* **TO-DO ITEM**:
Rewrite all of the entries below as a Markdown table with two columns, Row and Line. Number each line in order under Row and skip any blank lines.

* **EXTRACTED RECORDS**:
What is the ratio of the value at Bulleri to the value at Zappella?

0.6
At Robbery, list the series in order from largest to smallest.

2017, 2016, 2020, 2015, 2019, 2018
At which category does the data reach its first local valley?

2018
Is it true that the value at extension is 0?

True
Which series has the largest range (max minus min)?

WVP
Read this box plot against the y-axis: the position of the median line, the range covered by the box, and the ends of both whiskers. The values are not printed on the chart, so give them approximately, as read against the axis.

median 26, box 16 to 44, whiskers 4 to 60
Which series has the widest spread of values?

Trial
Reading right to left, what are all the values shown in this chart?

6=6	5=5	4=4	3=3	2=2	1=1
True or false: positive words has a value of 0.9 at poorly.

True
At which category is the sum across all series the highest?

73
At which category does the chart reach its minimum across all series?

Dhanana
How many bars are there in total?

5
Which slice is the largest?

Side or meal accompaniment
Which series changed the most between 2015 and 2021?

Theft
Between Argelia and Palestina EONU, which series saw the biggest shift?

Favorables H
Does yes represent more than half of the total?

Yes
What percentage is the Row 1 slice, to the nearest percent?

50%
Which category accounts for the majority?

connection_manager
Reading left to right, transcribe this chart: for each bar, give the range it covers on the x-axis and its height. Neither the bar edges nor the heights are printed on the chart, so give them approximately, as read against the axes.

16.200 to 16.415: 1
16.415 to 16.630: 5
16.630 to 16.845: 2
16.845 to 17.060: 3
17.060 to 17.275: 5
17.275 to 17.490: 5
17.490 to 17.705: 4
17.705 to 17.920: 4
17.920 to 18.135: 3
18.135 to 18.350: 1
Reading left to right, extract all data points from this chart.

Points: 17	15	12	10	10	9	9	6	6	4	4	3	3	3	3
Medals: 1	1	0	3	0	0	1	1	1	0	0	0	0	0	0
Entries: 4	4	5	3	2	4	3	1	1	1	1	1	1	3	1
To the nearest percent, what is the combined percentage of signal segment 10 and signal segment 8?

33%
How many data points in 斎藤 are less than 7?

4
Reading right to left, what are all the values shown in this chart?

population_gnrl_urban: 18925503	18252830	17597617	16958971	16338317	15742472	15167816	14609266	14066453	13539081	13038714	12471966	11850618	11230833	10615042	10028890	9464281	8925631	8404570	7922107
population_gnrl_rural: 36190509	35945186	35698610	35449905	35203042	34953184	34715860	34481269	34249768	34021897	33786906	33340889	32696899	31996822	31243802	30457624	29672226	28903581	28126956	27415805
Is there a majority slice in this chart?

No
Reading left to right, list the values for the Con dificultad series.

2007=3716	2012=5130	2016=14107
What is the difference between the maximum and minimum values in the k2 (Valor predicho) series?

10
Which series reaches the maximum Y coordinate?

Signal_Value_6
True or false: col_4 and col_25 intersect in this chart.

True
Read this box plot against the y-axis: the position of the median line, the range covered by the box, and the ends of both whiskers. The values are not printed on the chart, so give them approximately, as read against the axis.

* **YOUR SOLUTION**:
| Row | Line |
|---|---|
| 1 | What is the ratio of the value at Bulleri to the value at Zappella? |
| 2 | 0.6 |
| 3 | At Robbery, list the series in order from largest to smallest. |
| 4 | 2017, 2016, 2020, 2015, 2019, 2018 |
| 5 | At which category does the data reach its first local valley? |
| 6 | 2018 |
| 7 | Is it true that the value at extension is 0? |
| 8 | True |
| 9 | Which series has the largest range (max minus min)? |
| 10 | WVP |
| 11 | Read this box plot against the y-axis: the position of the median line, the range covered by the box, and the ends of both whiskers. The values are not printed on the chart, so give them approximately, as read against the axis. |
| 12 | median 26, box 16 to 44, whiskers 4 to 60 |
| 13 | Which series has the widest spread of values? |
| 14 | Trial |
| 15 | Reading right to left, what are all the values shown in this chart? |
| 16 | 6=6	5=5	4=4	3=3	2=2	1=1 |
| 17 | True or false: positive words has a value of 0.9 at poorly. |
| 18 | True |
| 19 | At which category is the sum across all series the highest? |
| 20 | 73 |
| 21 | At which category does the chart reach its minimum across all series? |
| 22 | Dhanana |
| 23 | How many bars are there in total? |
| 24 | 5 |
| 25 | Which slice is the largest? |
| 26 | Side or meal accompaniment |
| 27 | Which series changed the most between 2015 and 2021? |
| 28 | Theft |
| 29 | Between Argelia and Palestina EONU, which series saw the biggest shift? |
| 30 | Favorables H |
| 31 | Does yes represent more than half of the total? |
| 32 | Yes |
| 33 | What percentage is the Row 1 slice, to the nearest percent? |
| 34 | 50% |
| 35 | Which category accounts for the majority? |
| 36 | connection_manager |
| 37 | Reading left to right, transcribe this chart: for each bar, give the range it covers on the x-axis and its height. Neither the bar edges nor the heights are printed on the chart, so give them approximately, as read against the axes. |
| 38 | 16.200 to 16.415: 1 |
| 39 | 16.415 to 16.630: 5 |
| 40 | 16.630 to 16.845: 2 |
| 41 | 16.845 to 17.060: 3 |
| 42 | 17.060 to 17.275: 5 |
| 43 | 17.275 to 17.490: 5 |
| 44 | 17.490 to 17.705: 4 |
| 45 | 17.705 to 17.920: 4 |
| 46 | 17.920 to 18.135: 3 |
| 47 | 18.135 to 18.350: 1 |
| 48 | Reading left to right, extract all data points from this chart. |
| 49 | Points: 17	15	12	10	10	9	9	6	6	4	4	3	3	3	3 |
| 50 | Medals: 1	1	0	3	0	0	1	1	1	0	0	0	0	0	0 |
| 51 | Entries: 4	4	5	3	2	4	3	1	1	1	1	1	1	3	1 |
| 52 | To the nearest percent, what is the combined percentage of signal segment 10 and signal segment 8? |
| 53 | 33% |
| 54 | How many data points in 斎藤 are less than 7? |
| 55 | 4 |
| 56 | Reading right to left, what are all the values shown in this chart? |
| 57 | population_gnrl_urban: 18925503	18252830	17597617	16958971	16338317	15742472	15167816	14609266	14066453	13539081	13038714	12471966	11850618	11230833	10615042	10028890	9464281	8925631	8404570	7922107 |
| 58 | population_gnrl_rural: 36190509	35945186	35698610	35449905	35203042	34953184	34715860	34481269	34249768	34021897	33786906	33340889	32696899	31996822	31243802	30457624	29672226	28903581	28126956	27415805 |
| 59 | Is there a majority slice in this chart? |
| 60 | No |
| 61 | Reading left to right, list the values for the Con dificultad series. |
| 62 | 2007=3716	2012=5130	2016=14107 |
| 63 | What is the difference between the maximum and minimum values in the k2 (Valor predicho) series? |
| 64 | 10 |
| 65 | Which series reaches the maximum Y coordinate? |
| 66 | Signal_Value_6 |
| 67 | True or false: col_4 and col_25 intersect in this chart. |
| 68 | True |
| 69 | Read this box plot against the y-axis: the position of the median line, the range covered by the box, and the ends of both whiskers. The values are not printed on the chart, so give them approximately, as read against the axis. |